Pensó que estaba en sus días, la había dejado estar, pero ¡Ya habían pasado dos semanas! Y su lejanía lo estaba lastimando.

-¿Acaso quieres terminar?

Un día preguntó, cuando la melodía de los dos que sonaba tan fuerte, otra vez, se interrumpió abruptamente, El fuego que ardía en su cama se apagaba como si hubiera una fuga de agua en su camarote.
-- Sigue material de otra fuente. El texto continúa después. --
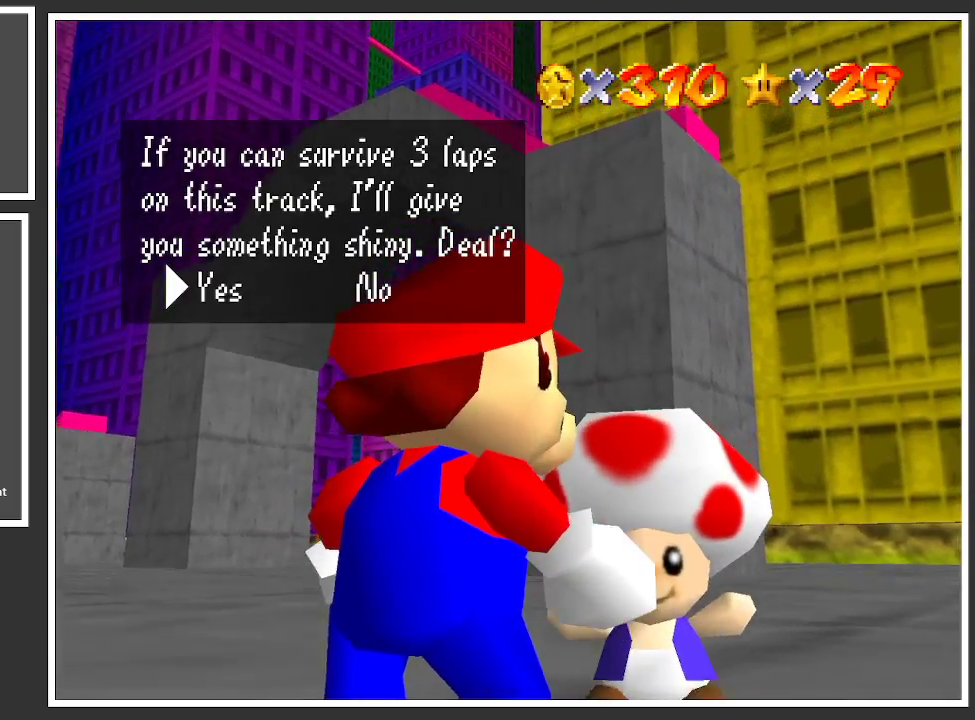
{"buttons": [], "left_stick": "center", "right_stick": "center", "events": [[217, "A", "down"], [367, "A", "up"]]}
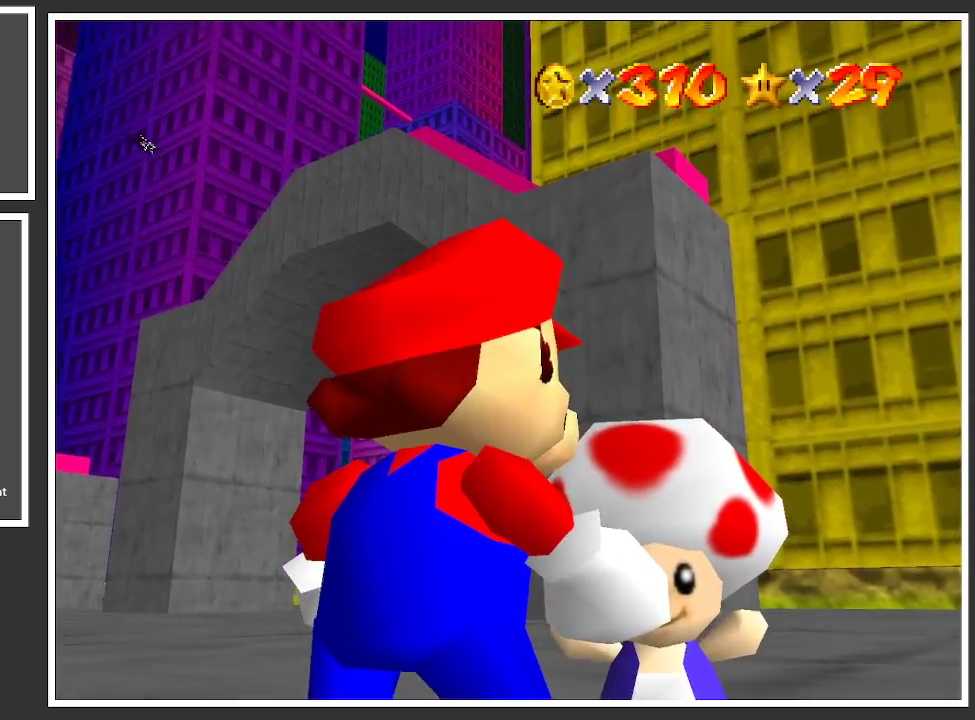
{"buttons": [], "left_stick": "center", "right_stick": "center", "events": []}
-No, como se te ocurre-expresó enfadada-Eso es ridículo, absolutamente, ridículo.

Sin embargo, seguía impidiendo que la toque.

-Vamos a terminar.

-¡¿Queee!? ¡¿Por que dices semejante cosa!?

-Me ocultas algo -su voz calma poseía un tinte de angustia.

Chloé apretó sus puños, al ver sus ojos sabia que le estaba dando un ultimatum y confesó-: Tengo estrías.

-¿Solo eso?

-¡¿Solo eso!? ¡Son asquerosas! No quiero que las veas, no quiero que las toque.

Luka estiró su mano, rozó la punta de sus dedos y la incitó a acercarse.

-Quiero tocarte, quiero verte.

Su novia seguía resistiéndose.

-Son realmente feas, muy feas.

No obstante luego de suaves palabras, la mujer pronto cedió, entre besos y caricias, pudo ver y rozar esas famosas estrías 'feas'

-Son como cuerdas de guitarra -aseguró sin vacilación- Me gustan.

Porque cuando las tocaba, Chloé dejaba salir de su boca un armonioso sonido que Luka amaba oír, y que deseaba escuchar hace semanas.